The total base price for the 2600MHz band has been determined by the NCC was NT$14.4 billion, far below the previously estimated NT$25 billion based on a budget planned by the Executive Yuan. The NCC has highlighted technology neutrality and the adoption of harmonised and standardised bands (Third-Generation Partnership Project (3GPP) Band 7 in conjunction with Band 38). However, incumbents have expressed concern that WBA services on the same band (previously offered by six operators nationwide and now only one operator in northern part of the island) will inevitably interfere with the upcoming deployment of frequency division duplex LTE. Global Mobile Corporation, the only surviving WBA operator, filed for approval of changes to its system deployment plan and was granted permission to operate a time division LTE service with the installation of around 1,800 small cells conforming to Worldwide Interoperability for the Microwave access 2.1 standard before October 2015. In June 2015 Global Mobile Corporation also filed for a six-year renewal of its WBA licence, which is set to expire in December 2015. It is unclear whether the NCC will issue its decision on the licence renewal before the 2600MHz band auction officially kicks off in October 2015.

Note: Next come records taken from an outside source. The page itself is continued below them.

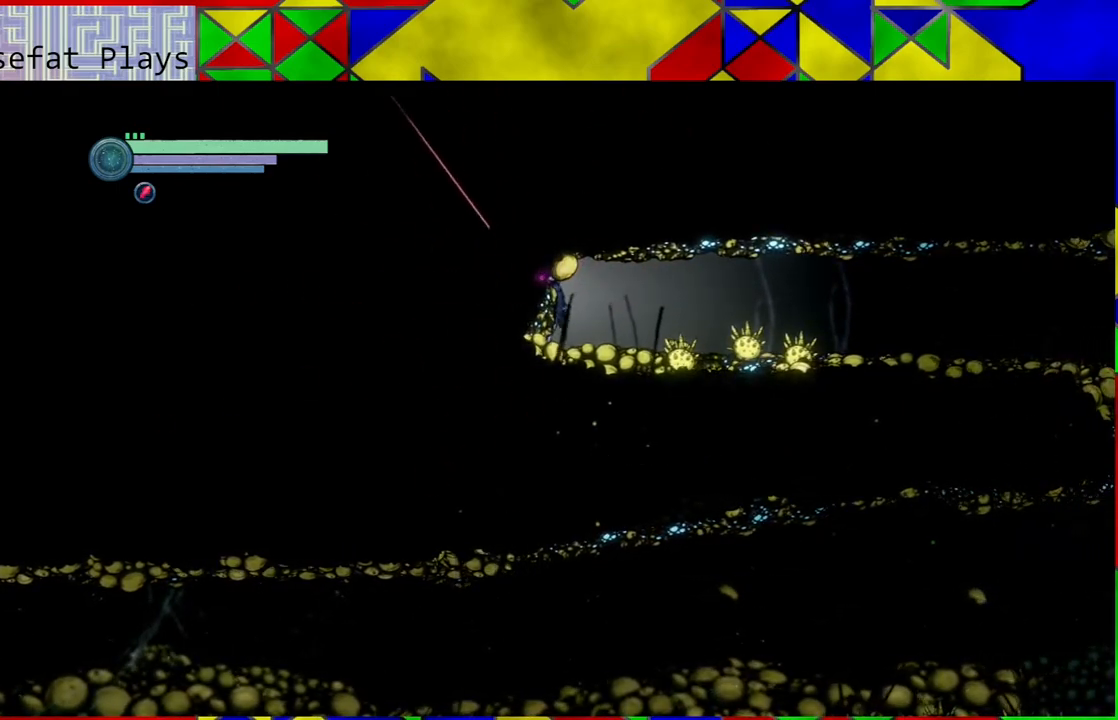
{"buttons": ["Y", "L2"], "left_stick": "left", "right_stick": "center", "events": [[67, "left_stick", "left"]]}
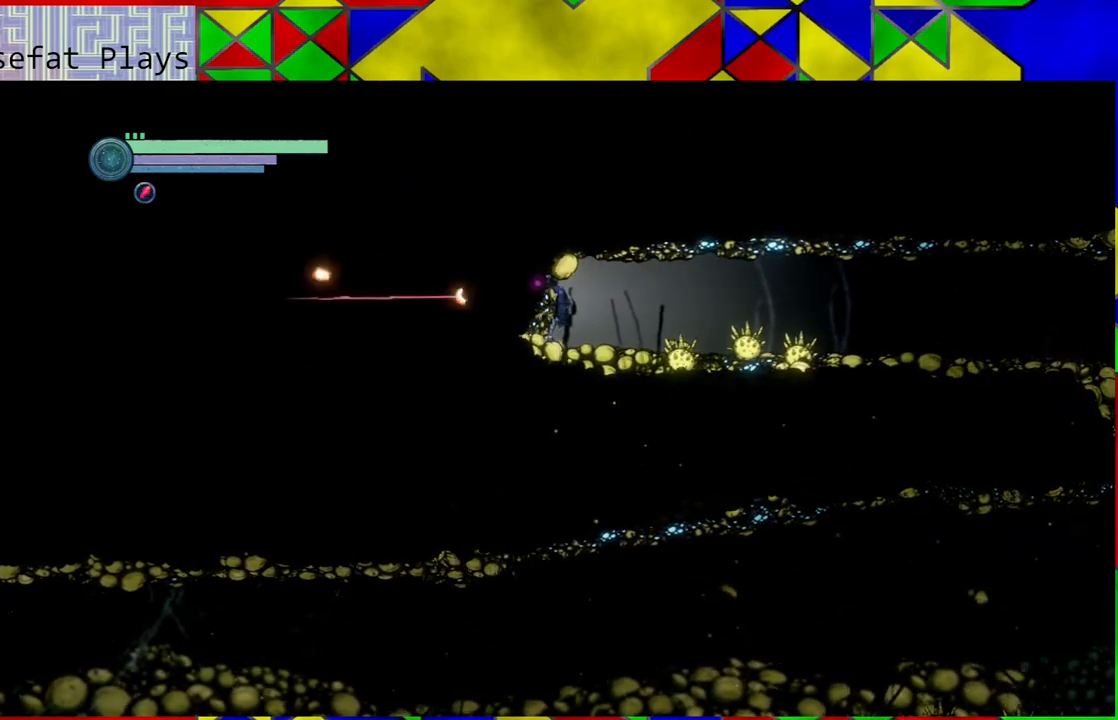
{"buttons": ["Y", "L2"], "left_stick": "down-left", "right_stick": "center", "events": [[367, "left_stick", "down-left"]]}
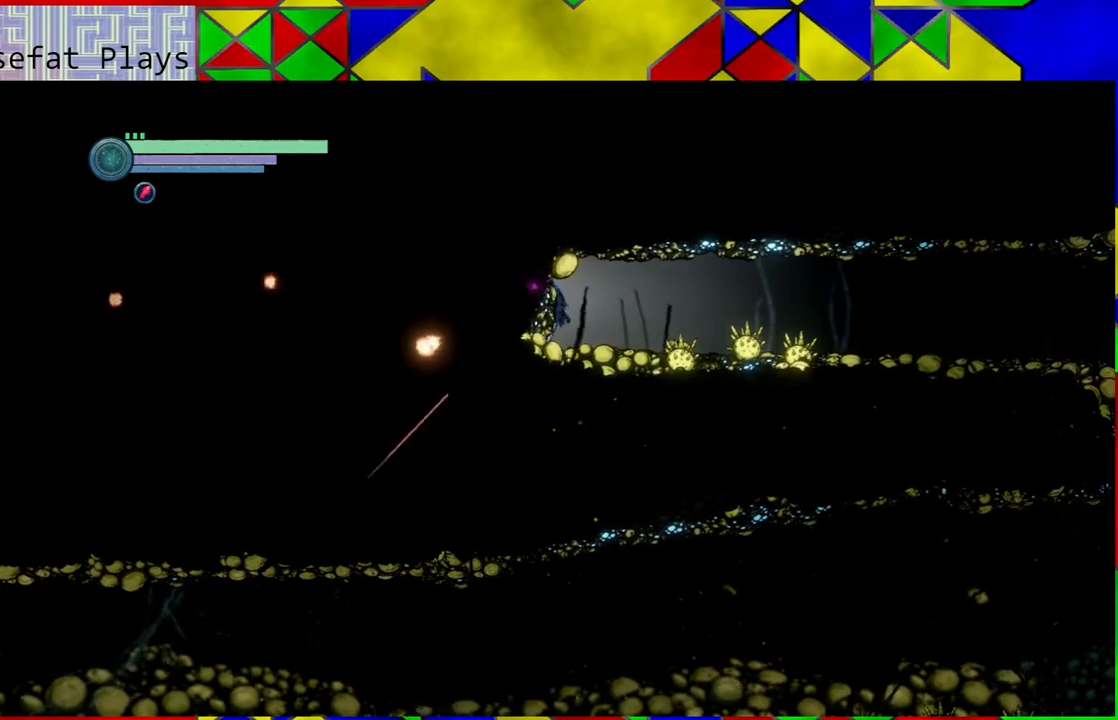
{"buttons": ["Y", "L2"], "left_stick": "left", "right_stick": "center", "events": [[367, "left_stick", "left"]]}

While the NCC encourages the deployment of 4G mobile broadband services through the installation of more small cells across the country, operators are subjected to the harshest possible conditions set by local authorities for the co-location of base stations. This difficulty remains a potential threat to the outcome of the upcoming auction.
According to the NCC’s latest announcement, amendments to the Mobile Broadband Service Regulation entered into effect on July 17 2015 and rules for the upcoming auction are now available.
The NCC has estimated that six licences will be awarded subject to the final outcome of the auction in October 2015. Each bidder can have up to 70MHz.